Don’t ask me how its possible to remove several billion pounds from hospitals across the country and insist that this isn’t a fall in spending. The government is doing it though. Don’t ask me how a governing party can design a funding formula so blatantly designed to favour its own headlands. Don’t ask me why two political parties so in love with our NHS have come to drip feed poison in the public ears about the service. The government is doing it though.

The scope of these hidden cuts is huge. With the scrapping of so many hospital targets, we are all aware of increasing strain on our NHS. Waiting lists and A&E waiting times are slowly creeping up. Medical staff are under heavier workloads for pay that is shrinking in real terms. Dozens of hospitals are under threat of closure. And behind the scenes, the problem is even worse: earlier this week, the director of the NHS in London warned that the NHS can no longer afford to staff all hospitals at safe levels.

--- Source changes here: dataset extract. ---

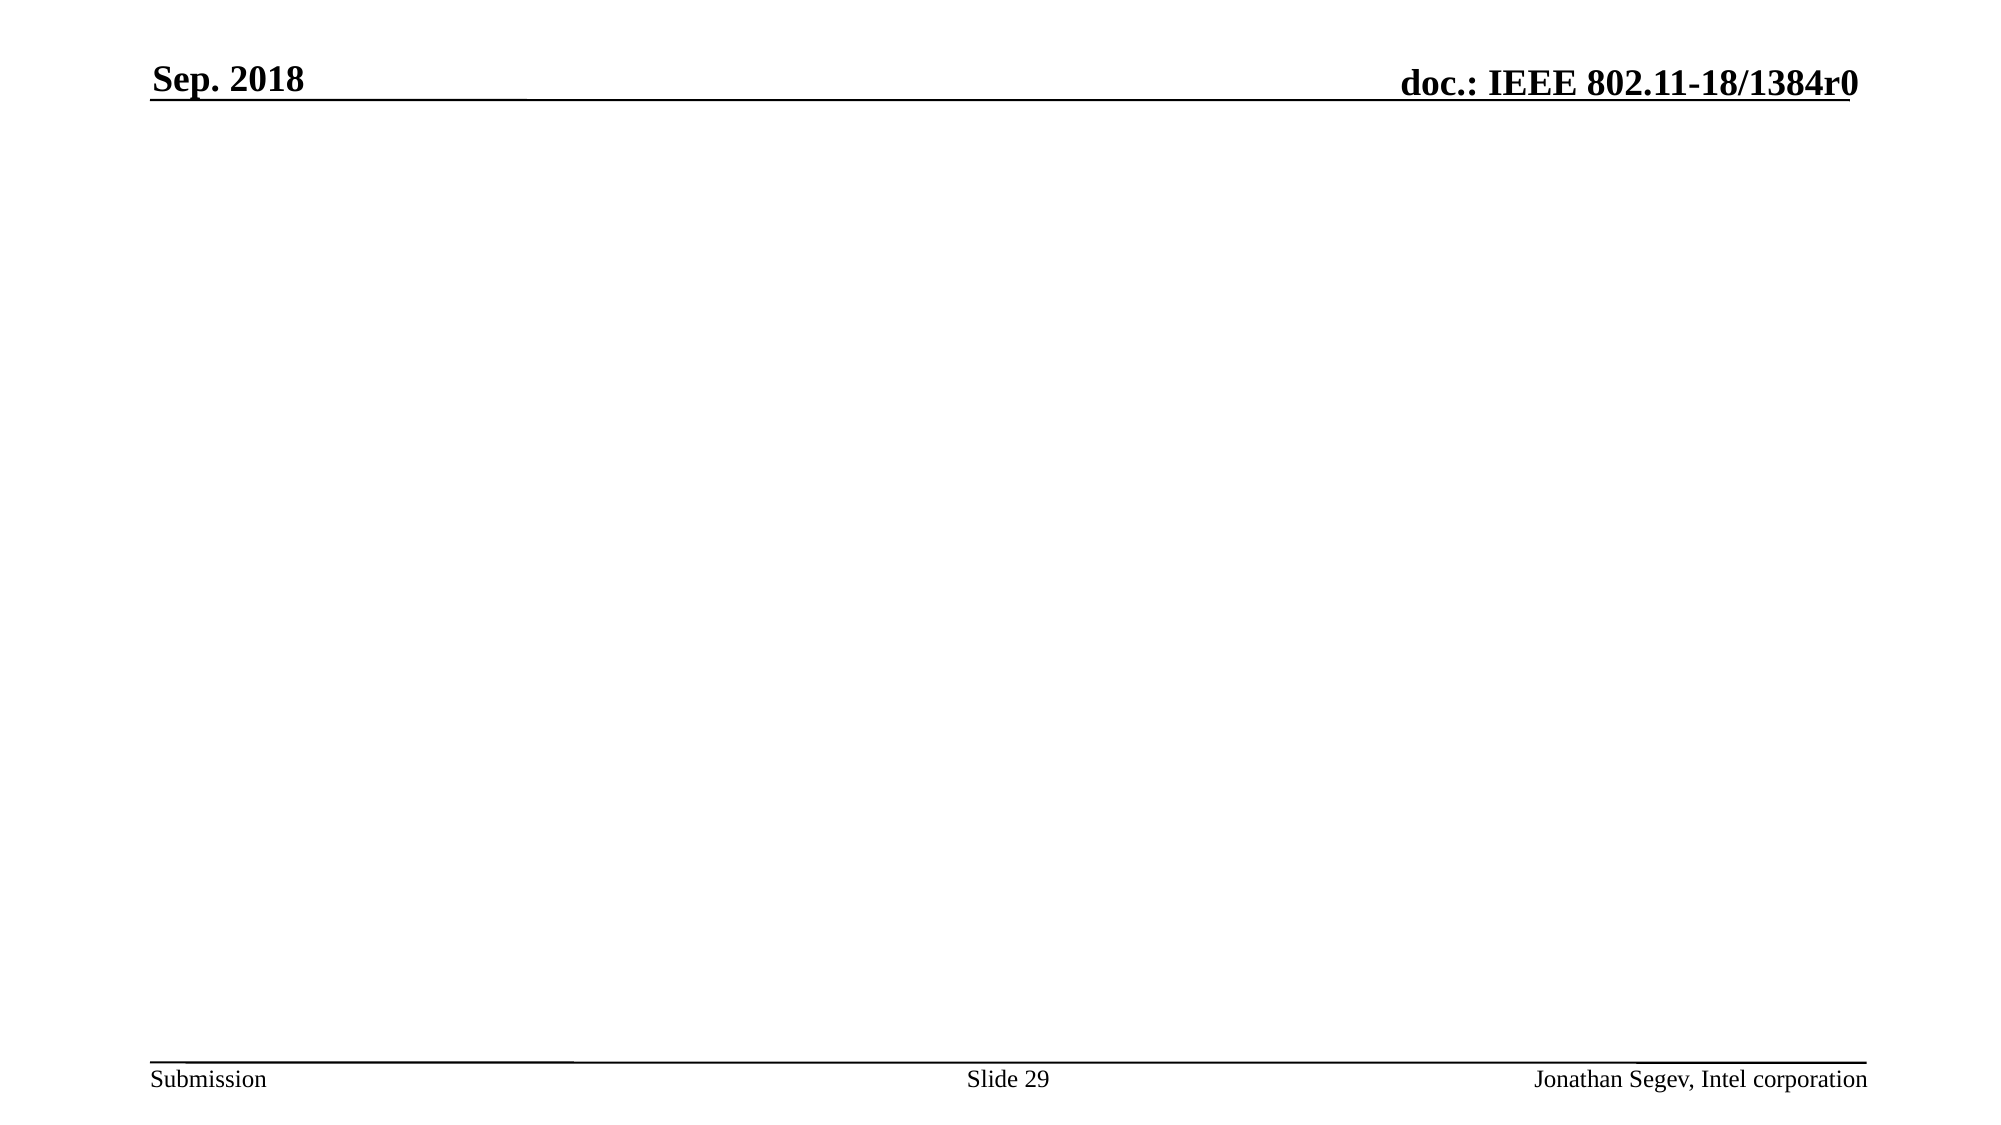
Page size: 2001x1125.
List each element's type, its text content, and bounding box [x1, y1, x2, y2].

footer Jonathan Segev, Intel corporation [1171, 1061, 1869, 1093]
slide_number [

Either hospitals must close, entailing more danger in health emergencies, or health funding has to rise.

If the Treasury is unwilling to add to the deficit, there is only one way to save our NHS, and that is to impose an emergency tax rise. For example, I think putting 1p on Income Tax for a direct cash injection into health and social care would be a popular tax rise, if you can wrap your head around such an oxymoron!

However, I think the Coalition has aims other than the long term survival of a quality NHS.